Mit ähnlichen semantischen Aufladungen waren schliesslich die Debatten während der US-Intervention 2001 in Afghanistan bestückt. Lady Bush unterstützte nicht nur die Absicht der Regierung ihres Mannes, George H. W. Bush, Terroristen im Zuge der „Operation Enduring Freedom“ zu bekämpfen, sondern sie mobilisierte – genauso wie zuvor feministische Organisationen, Hollywood Berühmtheiten und liberale wie konservative Politiker – gegen die massiven Repressionen der – anfänglich von den USA aufgerüsteten – Taliban gegenüber afghanischen Frauen. In diesem Sinne stellte die militärische zugleich auch eine „zivilisatorische“ Intervention im Namen der afghanischen Frauen dar, da der „Burka verschleierte Körper“ der afghanischen Frau, so Charles Hirschkind und Saba Mahmood, zum „sichtbaren Zeichen eines unsichtbaren Feindes wurde, der nicht nur ‚uns‘ Bürger des Westens, sondern unsere gesamte Zivilisation bedrohe.“
Ähnliche Argumente sind heute in der Schweiz zu hören. Walter Wobmann (SVP), einer der massgebenden Figuren hinter der Burka-Initiative, drückte es unmissverständlich aus: „Minarette, Burka, Niqab sind typische Symbole für den radikalen Islam, den in unseren Breitengraden niemand will.“ Stringent sind in dieser Logik Gesetze, welche diese ‚mangelhaften‘ und ‚unterdrückten‘ Subjekte zu Individuen nach europäischen Standards formen, Gesetze, die angeblich unemanzipierte Frauen von ihrem eigenen elenden Schicksal emanzipieren und damit eine weitere Radikalisierung der Schweizer Gesellschaft verhindern sollen.
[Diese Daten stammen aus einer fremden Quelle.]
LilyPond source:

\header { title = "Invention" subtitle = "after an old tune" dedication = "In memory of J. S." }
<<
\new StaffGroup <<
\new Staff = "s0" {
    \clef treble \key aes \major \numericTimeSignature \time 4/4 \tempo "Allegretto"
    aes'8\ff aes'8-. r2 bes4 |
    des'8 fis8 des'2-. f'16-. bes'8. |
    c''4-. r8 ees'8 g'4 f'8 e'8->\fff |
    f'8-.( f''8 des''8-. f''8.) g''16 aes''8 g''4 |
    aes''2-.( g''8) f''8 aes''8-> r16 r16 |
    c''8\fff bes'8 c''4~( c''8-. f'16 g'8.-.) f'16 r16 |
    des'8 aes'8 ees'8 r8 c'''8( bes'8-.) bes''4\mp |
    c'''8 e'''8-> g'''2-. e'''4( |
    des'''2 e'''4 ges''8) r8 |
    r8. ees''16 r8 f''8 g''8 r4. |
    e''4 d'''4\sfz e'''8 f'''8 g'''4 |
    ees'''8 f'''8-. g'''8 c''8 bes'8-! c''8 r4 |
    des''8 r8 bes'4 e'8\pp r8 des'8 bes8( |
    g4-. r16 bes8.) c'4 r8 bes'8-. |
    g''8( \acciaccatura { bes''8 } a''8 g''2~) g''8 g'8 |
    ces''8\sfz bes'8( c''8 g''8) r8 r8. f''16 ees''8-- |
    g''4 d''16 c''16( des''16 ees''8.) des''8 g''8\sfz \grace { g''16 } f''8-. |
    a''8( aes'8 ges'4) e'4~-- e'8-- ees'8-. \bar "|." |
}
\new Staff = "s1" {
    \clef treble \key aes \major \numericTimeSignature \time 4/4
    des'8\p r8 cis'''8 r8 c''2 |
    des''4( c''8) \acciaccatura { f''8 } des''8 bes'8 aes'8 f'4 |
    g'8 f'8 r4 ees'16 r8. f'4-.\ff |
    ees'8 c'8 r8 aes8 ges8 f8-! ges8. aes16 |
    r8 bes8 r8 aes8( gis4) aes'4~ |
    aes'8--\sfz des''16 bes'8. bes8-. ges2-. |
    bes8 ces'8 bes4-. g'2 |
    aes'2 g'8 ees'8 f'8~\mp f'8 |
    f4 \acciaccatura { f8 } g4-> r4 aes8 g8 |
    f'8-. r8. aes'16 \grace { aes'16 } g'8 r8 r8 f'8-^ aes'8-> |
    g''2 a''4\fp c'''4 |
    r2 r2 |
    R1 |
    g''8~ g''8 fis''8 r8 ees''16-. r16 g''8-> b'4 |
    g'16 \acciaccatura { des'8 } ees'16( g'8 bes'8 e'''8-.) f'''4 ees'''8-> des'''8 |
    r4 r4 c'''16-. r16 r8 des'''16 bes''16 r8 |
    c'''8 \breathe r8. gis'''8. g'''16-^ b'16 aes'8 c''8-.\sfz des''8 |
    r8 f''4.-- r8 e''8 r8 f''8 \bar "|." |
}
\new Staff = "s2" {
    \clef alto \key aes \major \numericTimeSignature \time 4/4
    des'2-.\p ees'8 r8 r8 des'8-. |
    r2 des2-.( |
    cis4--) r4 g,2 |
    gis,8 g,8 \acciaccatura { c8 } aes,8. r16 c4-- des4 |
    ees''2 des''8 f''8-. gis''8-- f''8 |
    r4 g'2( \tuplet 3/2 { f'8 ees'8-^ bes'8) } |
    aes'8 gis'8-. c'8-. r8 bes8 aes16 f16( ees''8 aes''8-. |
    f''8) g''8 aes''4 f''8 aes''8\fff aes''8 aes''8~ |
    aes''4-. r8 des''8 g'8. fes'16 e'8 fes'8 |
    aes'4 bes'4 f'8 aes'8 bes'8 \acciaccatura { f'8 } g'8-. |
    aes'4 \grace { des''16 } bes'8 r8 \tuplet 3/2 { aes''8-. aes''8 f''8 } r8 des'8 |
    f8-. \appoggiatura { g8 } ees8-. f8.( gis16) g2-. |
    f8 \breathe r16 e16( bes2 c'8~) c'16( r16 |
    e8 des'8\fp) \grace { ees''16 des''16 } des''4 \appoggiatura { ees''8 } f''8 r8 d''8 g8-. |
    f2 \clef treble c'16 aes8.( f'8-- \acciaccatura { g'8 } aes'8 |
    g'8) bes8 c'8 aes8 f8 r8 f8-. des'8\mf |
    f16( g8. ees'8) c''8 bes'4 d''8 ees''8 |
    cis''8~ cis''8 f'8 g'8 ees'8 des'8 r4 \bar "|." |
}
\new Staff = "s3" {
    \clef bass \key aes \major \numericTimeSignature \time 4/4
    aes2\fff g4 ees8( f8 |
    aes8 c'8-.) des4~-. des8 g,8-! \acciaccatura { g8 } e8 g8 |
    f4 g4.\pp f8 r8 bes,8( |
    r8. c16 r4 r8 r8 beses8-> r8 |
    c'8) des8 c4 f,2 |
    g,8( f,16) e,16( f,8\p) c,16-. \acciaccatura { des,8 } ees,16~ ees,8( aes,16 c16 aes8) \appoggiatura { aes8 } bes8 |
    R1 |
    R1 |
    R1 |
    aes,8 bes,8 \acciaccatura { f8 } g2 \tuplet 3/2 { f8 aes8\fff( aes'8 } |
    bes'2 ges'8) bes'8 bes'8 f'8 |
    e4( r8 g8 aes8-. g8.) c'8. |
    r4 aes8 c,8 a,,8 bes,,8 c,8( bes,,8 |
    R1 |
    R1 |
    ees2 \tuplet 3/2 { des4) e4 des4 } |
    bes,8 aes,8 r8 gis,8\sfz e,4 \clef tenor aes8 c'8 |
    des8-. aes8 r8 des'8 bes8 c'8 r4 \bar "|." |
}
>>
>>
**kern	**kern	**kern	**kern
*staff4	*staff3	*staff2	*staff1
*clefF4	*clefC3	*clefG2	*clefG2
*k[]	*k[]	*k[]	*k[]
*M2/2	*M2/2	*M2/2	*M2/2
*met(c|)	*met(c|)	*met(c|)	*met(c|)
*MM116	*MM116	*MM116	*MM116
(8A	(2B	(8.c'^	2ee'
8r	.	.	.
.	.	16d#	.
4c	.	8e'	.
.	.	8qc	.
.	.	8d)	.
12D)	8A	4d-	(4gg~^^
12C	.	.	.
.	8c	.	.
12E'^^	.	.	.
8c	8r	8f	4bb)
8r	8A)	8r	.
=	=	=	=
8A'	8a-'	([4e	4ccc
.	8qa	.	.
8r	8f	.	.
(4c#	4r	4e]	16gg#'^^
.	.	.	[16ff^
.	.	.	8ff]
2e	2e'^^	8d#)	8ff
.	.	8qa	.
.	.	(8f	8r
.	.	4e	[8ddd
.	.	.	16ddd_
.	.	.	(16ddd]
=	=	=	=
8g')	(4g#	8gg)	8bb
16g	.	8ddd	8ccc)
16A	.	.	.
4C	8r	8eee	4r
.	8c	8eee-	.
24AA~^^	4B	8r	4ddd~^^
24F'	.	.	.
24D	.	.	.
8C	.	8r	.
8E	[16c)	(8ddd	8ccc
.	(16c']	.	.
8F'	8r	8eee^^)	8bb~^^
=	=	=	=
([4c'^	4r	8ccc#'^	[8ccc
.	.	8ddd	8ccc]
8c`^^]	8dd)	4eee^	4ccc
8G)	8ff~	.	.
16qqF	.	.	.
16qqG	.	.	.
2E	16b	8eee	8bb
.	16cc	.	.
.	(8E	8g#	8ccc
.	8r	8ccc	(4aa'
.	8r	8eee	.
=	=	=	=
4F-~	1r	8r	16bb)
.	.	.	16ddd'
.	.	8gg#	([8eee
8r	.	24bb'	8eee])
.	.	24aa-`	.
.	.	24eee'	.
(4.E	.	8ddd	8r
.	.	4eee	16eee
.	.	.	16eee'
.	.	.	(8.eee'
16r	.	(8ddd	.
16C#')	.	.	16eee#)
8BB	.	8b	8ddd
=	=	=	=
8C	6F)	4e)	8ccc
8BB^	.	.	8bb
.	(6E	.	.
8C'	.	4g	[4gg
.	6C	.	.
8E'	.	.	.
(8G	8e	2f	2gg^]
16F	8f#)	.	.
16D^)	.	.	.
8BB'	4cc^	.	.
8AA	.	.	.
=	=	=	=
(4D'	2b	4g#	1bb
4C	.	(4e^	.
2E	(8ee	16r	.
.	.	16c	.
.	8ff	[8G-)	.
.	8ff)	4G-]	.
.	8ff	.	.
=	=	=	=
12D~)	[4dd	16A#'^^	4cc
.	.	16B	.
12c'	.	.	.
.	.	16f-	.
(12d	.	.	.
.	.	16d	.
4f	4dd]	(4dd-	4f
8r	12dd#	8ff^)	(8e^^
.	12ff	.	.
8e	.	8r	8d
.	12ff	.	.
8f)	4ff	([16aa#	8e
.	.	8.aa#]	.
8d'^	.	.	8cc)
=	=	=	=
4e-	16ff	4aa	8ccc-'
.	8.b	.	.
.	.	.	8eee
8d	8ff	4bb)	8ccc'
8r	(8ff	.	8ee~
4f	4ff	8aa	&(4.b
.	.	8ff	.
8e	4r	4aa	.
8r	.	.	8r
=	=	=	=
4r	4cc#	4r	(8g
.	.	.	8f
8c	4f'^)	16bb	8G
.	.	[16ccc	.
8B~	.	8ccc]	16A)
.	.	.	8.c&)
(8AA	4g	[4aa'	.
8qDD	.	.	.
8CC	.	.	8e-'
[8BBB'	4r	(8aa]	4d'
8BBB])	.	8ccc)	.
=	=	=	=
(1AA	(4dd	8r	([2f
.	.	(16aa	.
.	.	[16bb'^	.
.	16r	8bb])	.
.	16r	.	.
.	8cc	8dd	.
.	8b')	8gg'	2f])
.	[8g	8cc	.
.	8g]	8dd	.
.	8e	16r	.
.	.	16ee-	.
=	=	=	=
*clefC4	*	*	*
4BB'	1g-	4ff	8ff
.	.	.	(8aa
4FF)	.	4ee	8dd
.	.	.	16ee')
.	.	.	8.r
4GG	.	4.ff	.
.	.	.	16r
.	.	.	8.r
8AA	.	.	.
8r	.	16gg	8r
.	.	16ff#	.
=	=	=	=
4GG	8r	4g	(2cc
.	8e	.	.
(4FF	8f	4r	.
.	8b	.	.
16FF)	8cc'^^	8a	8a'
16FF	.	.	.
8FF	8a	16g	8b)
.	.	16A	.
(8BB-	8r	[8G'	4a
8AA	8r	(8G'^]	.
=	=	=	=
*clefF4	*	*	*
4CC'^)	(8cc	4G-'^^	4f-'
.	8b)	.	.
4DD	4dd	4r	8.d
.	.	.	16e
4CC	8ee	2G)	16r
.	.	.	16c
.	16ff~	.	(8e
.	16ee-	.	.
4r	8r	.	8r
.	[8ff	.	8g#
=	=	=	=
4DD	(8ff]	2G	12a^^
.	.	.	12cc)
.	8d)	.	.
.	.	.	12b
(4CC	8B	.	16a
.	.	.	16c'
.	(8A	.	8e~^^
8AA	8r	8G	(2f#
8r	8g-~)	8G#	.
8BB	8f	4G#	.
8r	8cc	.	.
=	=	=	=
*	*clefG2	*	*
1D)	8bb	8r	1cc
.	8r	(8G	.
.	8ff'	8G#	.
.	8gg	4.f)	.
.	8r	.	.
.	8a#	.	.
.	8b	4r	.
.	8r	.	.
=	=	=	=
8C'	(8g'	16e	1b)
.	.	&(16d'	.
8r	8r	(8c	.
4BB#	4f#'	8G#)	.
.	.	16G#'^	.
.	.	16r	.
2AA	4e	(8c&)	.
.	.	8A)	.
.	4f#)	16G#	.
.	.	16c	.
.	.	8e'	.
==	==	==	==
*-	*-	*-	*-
Types of Islamic veils; Quelle: barringtonstageco.org
Es geht mithin um die Frage, wie die Mehrheitskultur Minderheiten – auch religiösen – begegnet; und ob Rechtsbestimmungen zum Tragen kommen sollen, die das Prinzip der gleichen Freiheit verletzen. In praktisch all diesen Debatten kommen übrigens Muslimas kaum je zu Wort: ‚Wir‘ sind es, die über ‚andere‘ reden und bestimmen. Damit aufzuhören und die ‚Anderen‘ nicht nur zu Wort kommen lassen, sondern auch – ganz im Sinne Martha Nussbaums – ernst zu nehmen, ist nicht nur eine Frage der demokratischen Verständigungskultur, es ist auch eine des Respekts. Kein Geringerer als der westliche Modepapst schlechthin, Giorgio Armani, hat dies bereits vor Jahren auf den Punkt gebracht, als er die Burka verteidigte: „Es ist eine Frage des Respekts gegenüber den Überzeugungen und der Kultur der Anderen. Wir müssen mit diesen Vorstellungen leben.“ Immerhin er wurde gehört. Nicht nur bei Giorgio Armanis Modeschauen, sondern auch bei so globalen Unternehmen wie dem japanischen Textilriesen Uniqlo sind Kopfschmuck und Schleier mittlerweile heimisch geworden.